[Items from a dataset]
____________
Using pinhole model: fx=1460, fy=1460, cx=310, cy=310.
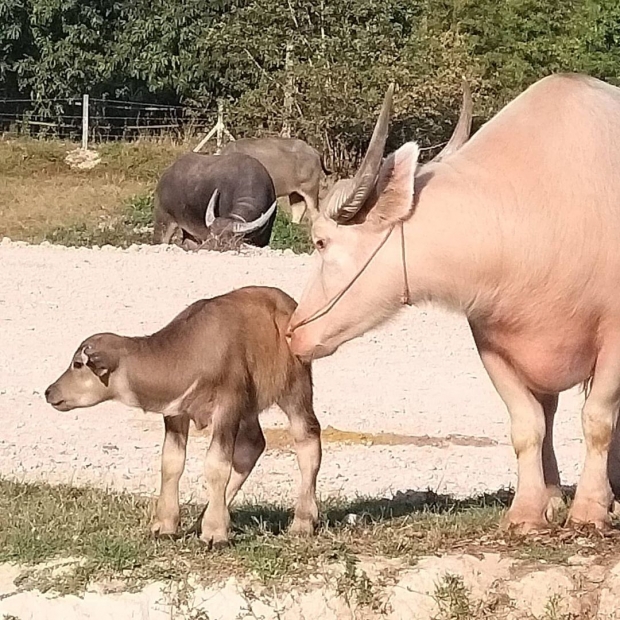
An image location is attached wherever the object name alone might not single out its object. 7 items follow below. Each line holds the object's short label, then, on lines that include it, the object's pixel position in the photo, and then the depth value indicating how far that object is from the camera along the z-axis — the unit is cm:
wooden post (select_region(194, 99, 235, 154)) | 3050
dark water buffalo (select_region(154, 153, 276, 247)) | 2022
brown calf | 531
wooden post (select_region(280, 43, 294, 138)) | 3231
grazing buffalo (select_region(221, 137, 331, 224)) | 2402
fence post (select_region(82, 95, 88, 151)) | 3177
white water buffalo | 520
____________
> **Your objective**:
What is needed is an exact copy of the line containing "grazing buffalo (select_region(221, 137, 331, 224))" and each line after it, through the final line of the entries above.

> **Answer box**:
grazing buffalo (select_region(221, 137, 331, 224)) | 2402
fence post (select_region(82, 95, 88, 151)) | 3177
white water buffalo | 520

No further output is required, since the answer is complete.